• Problem: Only those lines running from the line that contains "ров эконадзора больше, а полномочия районных" through the end of the material are to be written out, each exactly as shown.

··· Entries provided ···

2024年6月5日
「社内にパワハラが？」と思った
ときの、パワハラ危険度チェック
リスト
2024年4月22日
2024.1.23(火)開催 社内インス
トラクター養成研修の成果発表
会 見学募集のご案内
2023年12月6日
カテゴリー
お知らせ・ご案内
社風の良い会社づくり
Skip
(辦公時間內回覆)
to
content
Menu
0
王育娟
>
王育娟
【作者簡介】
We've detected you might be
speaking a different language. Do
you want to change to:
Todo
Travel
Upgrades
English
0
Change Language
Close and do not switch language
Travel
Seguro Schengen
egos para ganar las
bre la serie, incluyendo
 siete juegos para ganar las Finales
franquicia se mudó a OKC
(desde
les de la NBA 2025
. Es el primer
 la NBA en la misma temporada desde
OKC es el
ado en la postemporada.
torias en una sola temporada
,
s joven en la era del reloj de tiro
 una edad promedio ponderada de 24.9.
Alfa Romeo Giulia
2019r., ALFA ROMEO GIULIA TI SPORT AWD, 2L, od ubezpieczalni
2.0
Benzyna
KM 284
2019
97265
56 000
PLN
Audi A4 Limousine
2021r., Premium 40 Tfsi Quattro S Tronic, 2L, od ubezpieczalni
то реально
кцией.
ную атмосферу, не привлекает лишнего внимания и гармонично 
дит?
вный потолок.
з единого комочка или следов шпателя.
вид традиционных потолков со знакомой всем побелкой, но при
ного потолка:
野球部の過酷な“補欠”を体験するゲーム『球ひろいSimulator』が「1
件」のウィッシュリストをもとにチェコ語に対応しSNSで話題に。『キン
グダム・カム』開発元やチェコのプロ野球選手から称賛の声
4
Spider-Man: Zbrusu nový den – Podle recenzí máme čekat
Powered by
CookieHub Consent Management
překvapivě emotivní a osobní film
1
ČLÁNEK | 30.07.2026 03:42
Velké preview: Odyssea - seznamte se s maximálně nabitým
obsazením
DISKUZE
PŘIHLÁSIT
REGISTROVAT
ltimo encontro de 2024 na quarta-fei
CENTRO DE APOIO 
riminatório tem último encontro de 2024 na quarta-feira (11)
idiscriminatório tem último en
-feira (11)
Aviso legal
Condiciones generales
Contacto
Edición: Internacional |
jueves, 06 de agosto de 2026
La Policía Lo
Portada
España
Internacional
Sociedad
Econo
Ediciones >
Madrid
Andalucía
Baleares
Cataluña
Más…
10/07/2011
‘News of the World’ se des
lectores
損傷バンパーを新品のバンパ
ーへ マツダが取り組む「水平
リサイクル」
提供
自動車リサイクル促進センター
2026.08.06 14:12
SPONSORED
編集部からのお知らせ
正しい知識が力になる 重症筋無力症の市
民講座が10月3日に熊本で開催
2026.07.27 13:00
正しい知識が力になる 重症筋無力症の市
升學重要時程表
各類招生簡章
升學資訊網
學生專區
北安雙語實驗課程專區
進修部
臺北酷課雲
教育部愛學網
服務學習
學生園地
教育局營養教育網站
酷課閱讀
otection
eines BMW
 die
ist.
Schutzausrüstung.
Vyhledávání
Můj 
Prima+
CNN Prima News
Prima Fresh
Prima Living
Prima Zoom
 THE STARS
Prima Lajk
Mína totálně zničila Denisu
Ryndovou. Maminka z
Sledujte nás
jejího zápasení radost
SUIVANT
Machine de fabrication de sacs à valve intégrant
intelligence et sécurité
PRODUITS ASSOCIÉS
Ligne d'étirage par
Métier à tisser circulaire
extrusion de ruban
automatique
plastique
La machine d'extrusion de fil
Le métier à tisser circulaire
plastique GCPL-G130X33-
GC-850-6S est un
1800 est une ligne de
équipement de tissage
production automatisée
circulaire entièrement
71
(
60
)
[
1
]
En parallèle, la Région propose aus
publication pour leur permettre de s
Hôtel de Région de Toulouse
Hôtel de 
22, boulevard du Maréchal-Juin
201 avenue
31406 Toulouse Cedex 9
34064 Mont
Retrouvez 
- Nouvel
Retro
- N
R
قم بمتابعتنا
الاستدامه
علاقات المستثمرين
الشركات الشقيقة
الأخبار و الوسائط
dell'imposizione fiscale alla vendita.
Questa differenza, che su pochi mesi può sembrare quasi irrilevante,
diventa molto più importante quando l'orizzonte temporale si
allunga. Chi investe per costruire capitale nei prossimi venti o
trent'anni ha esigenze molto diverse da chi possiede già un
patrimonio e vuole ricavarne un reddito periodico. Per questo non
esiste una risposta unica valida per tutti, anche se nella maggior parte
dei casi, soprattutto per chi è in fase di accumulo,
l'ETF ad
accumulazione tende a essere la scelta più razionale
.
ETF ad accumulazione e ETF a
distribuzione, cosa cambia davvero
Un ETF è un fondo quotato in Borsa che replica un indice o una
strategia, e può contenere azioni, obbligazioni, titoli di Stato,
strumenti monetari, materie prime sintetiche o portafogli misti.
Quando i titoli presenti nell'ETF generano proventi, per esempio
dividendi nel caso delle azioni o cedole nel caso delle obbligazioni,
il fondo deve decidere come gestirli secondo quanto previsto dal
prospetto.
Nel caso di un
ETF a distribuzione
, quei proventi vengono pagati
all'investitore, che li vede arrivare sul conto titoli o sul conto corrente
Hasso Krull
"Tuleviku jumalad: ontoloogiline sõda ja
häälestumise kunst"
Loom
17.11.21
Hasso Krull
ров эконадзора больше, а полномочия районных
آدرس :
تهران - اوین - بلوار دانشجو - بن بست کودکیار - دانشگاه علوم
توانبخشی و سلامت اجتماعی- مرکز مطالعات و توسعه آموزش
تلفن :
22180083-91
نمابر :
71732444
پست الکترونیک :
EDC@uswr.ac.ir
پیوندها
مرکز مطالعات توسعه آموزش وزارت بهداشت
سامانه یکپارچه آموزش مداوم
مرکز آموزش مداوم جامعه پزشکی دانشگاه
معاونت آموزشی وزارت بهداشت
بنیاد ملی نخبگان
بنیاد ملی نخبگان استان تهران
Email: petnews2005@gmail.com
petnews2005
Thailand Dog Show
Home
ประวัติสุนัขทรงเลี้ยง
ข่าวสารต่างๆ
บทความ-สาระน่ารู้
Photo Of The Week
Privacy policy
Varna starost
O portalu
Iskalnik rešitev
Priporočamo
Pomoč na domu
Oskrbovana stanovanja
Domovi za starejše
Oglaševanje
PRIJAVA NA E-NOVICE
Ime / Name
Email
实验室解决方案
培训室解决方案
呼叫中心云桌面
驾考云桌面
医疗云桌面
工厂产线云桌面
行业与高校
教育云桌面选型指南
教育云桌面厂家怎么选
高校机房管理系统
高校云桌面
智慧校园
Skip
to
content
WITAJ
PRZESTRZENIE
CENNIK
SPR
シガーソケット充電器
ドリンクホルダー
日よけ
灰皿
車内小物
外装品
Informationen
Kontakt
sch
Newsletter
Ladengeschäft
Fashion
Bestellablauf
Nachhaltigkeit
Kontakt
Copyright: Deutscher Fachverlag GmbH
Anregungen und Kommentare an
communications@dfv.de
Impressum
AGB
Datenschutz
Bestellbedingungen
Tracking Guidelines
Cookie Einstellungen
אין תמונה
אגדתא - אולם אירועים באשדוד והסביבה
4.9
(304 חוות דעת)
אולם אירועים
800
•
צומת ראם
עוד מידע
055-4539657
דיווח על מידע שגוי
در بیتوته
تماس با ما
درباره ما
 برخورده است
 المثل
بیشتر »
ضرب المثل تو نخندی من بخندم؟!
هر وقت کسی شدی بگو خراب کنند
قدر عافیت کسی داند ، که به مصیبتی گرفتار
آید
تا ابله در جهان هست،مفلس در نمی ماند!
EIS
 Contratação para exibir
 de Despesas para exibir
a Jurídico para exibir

···

• Expected answer:
ров эконадзора больше, а полномочия районных
آدرس :
تهران - اوین - بلوار دانشجو - بن بست کودکیار - دانشگاه علوم
توانبخشی و سلامت اجتماعی- مرکز مطالعات و توسعه آموزش
تلفن :
22180083-91
نمابر :
71732444
پست الکترونیک :
EDC@uswr.ac.ir
پیوندها
مرکز مطالعات توسعه آموزش وزارت بهداشت
سامانه یکپارچه آموزش مداوم
مرکز آموزش مداوم جامعه پزشکی دانشگاه
معاونت آموزشی وزارت بهداشت
بنیاد ملی نخبگان
بنیاد ملی نخبگان استان تهران
Email: petnews2005@gmail.com
petnews2005
Thailand Dog Show
Home
ประวัติสุนัขทรงเลี้ยง
ข่าวสารต่างๆ
บทความ-สาระน่ารู้
Photo Of The Week
Privacy policy
Varna starost
O portalu
Iskalnik rešitev
Priporočamo
Pomoč na domu
Oskrbovana stanovanja
Domovi za starejše
Oglaševanje
PRIJAVA NA E-NOVICE
Ime / Name
Email
实验室解决方案
培训室解决方案
呼叫中心云桌面
驾考云桌面
医疗云桌面
工厂产线云桌面
行业与高校
教育云桌面选型指南
教育云桌面厂家怎么选
高校机房管理系统
高校云桌面
智慧校园
Skip
to
content
WITAJ
PRZESTRZENIE
CENNIK
SPR
シガーソケット充電器
ドリンクホルダー
日よけ
灰皿
車内小物
外装品
Informationen
Kontakt
sch
Newsletter
Ladengeschäft
Fashion
Bestellablauf
Nachhaltigkeit
Kontakt
Copyright: Deutscher Fachverlag GmbH
Anregungen und Kommentare an
communications@dfv.de
Impressum
AGB
Datenschutz
Bestellbedingungen
Tracking Guidelines
Cookie Einstellungen
אין תמונה
אגדתא - אולם אירועים באשדוד והסביבה
4.9
(304 חוות דעת)
אולם אירועים
800
•
צומת ראם
עוד מידע
055-4539657
דיווח על מידע שגוי
در بیتوته
تماس با ما
درباره ما
 برخورده است
 المثل
بیشتر »
ضرب المثل تو نخندی من بخندم؟!
هر وقت کسی شدی بگو خراب کنند
قدر عافیت کسی داند ، که به مصیبتی گرفتار
آید
تا ابله در جهان هست،مفلس در نمی ماند!
EIS
 Contratação para exibir
 de Despesas para exibir
a Jurídico para exibir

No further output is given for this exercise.